If you are feeling faint, if you're feeling suddenly you're going to be taken ill, don't wait to faint on the tube, get off on to the station platform or concourse where someone will look after you.
– Network Rail
On hot days, rails in direct sunshine can be as much as 20 degrees centigrade above air temperature.
As rails are made out of steel, they expand as they heat, and that expansion has to be managed. If a section of track is judged to be at risk, we introduce local speed restrictions to reduce the risk of track buckling.
Our teams know the areas at risk and we have watchmen in place today and tomorrow to keep an eye on them. Areas of concern can also have their rails painted white to reflect the heat.
- Network Rail is warning track temperatures could be 20 degrees higher than air temperatures, raising fears of buckling
- Teams of "watchmen" will be monitoring potential hotspots and may impose temporary speed limits where tracks reach 50C
Rail bosses could be forced to introduce speed restrictions on some train services in London because of the heatwave.
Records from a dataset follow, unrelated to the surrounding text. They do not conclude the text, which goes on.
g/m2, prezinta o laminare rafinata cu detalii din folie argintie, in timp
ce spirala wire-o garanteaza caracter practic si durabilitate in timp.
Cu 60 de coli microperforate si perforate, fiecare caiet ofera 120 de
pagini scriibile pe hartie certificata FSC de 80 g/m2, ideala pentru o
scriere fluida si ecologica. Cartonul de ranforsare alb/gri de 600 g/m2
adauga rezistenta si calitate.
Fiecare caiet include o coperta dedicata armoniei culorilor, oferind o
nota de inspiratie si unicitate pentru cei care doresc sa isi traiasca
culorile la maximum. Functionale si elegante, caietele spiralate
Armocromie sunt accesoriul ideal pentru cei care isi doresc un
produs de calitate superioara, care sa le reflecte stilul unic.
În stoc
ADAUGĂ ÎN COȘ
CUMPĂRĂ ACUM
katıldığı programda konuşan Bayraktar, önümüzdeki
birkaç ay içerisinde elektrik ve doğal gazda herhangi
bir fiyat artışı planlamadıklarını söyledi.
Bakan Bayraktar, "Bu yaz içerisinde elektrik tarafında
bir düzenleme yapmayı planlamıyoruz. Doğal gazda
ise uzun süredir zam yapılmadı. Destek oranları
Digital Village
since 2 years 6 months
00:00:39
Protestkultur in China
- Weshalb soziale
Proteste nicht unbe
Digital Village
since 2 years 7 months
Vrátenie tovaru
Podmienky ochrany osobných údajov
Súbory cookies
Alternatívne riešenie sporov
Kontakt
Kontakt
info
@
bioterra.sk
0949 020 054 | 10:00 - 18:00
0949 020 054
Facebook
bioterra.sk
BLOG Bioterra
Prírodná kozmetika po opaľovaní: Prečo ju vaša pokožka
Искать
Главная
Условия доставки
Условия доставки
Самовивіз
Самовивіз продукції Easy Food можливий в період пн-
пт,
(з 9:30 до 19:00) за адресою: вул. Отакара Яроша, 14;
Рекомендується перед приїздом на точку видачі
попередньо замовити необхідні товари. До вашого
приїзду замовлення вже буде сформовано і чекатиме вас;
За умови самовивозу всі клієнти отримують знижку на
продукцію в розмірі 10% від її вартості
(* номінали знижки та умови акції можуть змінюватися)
Temperatures in Central London could hit 30C this afternoon, making it the hottest day of the year. Tomorrow will be even warmer.
Parts of London have been warned to brace themselves for potentially dangerous levels of heat amid predictions that temperatures in the capital could be warmer than Hawaii and The Bahamas.
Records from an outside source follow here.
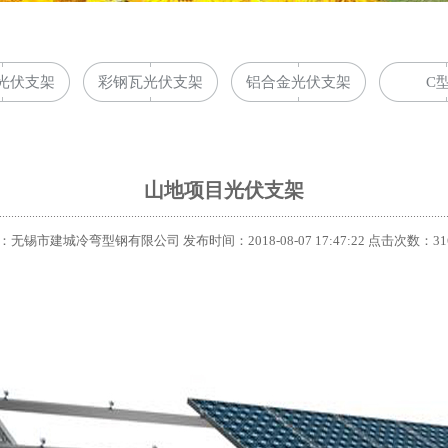
光伏支架
彩钢瓦光伏支架
铝合金光伏支架
C
山地项目光伏支架
无锡市建城冷弯型钢有限公司 发布时间：2018-08-07 17:47:22 点击次数：31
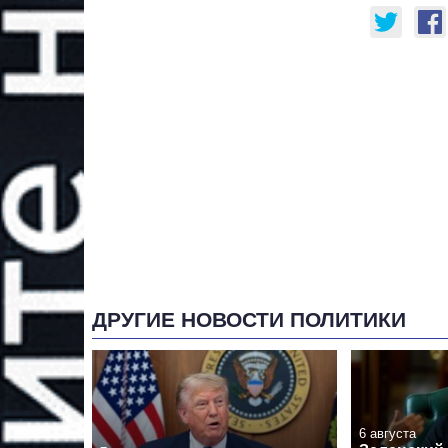
ДРУГИЕ НОВОСТИ ПОЛИТИКИ
6 августа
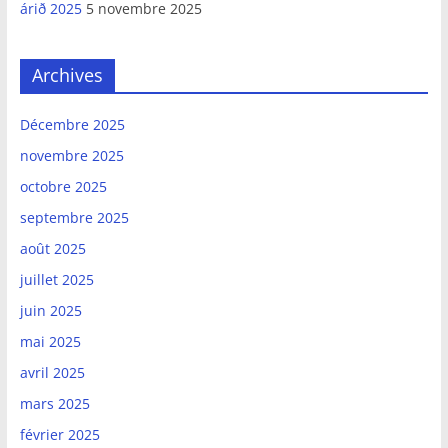
árið 2025
5 novembre 2025
Archives
Décembre 2025
novembre 2025
octobre 2025
septembre 2025
août 2025
juillet 2025
juin 2025
mai 2025
avril 2025
mars 2025
février 2025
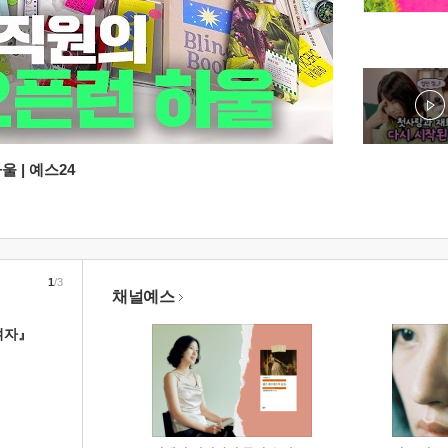
 | 예스24
1
/3
채널예스
여자』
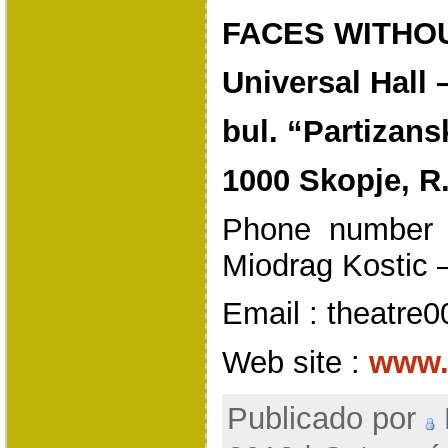
FACES WITHO
Universal Hall 
bul. “Partizans
1000 Skopje, 
Phone number 
Miodrag Kostic 
Email : theatr
Web site :
www.
Publicado por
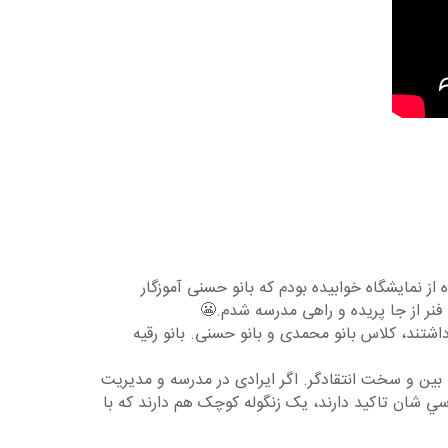
 نمایشگاه خوابیده بودم که بانو حسنی آموزگار
نر از جا پریده و راهی مدرسه شدم.😬
شتند، کلاس بانو محمدی و بانو حسنی. بانو رقیه
 بین و سخت انتقادگر. اگر ایرادی در مدرسه و مدیریت
ي شان تاکید دارند، یک زنگوله کوچک هم دارند که با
Health officials issued a heatwave alert following forecasts that temperatures may reach 32C (90F) in London on Friday.
Current figures suggest the hottest spots in London also look set to be warmer than European holiday resorts such as Crete (30C) and Ibiza (29C).
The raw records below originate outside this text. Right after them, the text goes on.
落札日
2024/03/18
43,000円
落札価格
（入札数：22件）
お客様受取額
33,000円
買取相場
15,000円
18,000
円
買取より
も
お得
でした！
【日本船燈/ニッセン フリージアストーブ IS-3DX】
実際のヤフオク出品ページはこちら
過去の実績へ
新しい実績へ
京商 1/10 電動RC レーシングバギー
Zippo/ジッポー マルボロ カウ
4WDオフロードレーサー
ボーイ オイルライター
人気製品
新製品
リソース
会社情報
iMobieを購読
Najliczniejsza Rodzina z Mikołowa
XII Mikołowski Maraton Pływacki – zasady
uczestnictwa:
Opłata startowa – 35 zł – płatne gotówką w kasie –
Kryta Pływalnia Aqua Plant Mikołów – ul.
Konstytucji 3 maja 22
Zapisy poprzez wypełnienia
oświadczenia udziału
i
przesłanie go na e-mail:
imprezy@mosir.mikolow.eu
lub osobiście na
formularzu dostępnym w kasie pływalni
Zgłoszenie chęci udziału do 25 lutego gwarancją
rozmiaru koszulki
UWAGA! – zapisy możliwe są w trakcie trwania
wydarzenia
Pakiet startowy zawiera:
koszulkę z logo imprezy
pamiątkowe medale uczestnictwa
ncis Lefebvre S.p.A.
With temperatures set to soar, Public Health England (PHE) said that heatwave conditions can have a "significant effect on health".
- The exceptionally hot conditions are expected to start on Thursday evening and continue to Saturday.
- Public Health England says people should consider staying out of the sun during the hottest part of the day, to drink plenty of fluids and wear sun cream that is at least factor 15.
- It has also asked people to be aware of children and the elderly, to ensure they are not suffering because of the heat.
Public Health England has warned this week's heatwave in the South East could have a "significant effect on health".
The Met Office has declared a level 2 heat-health alert. It's activated when there is at least a 60% chance of temperatures being high enough on at least two consecutive days and into the night to have a impact on health.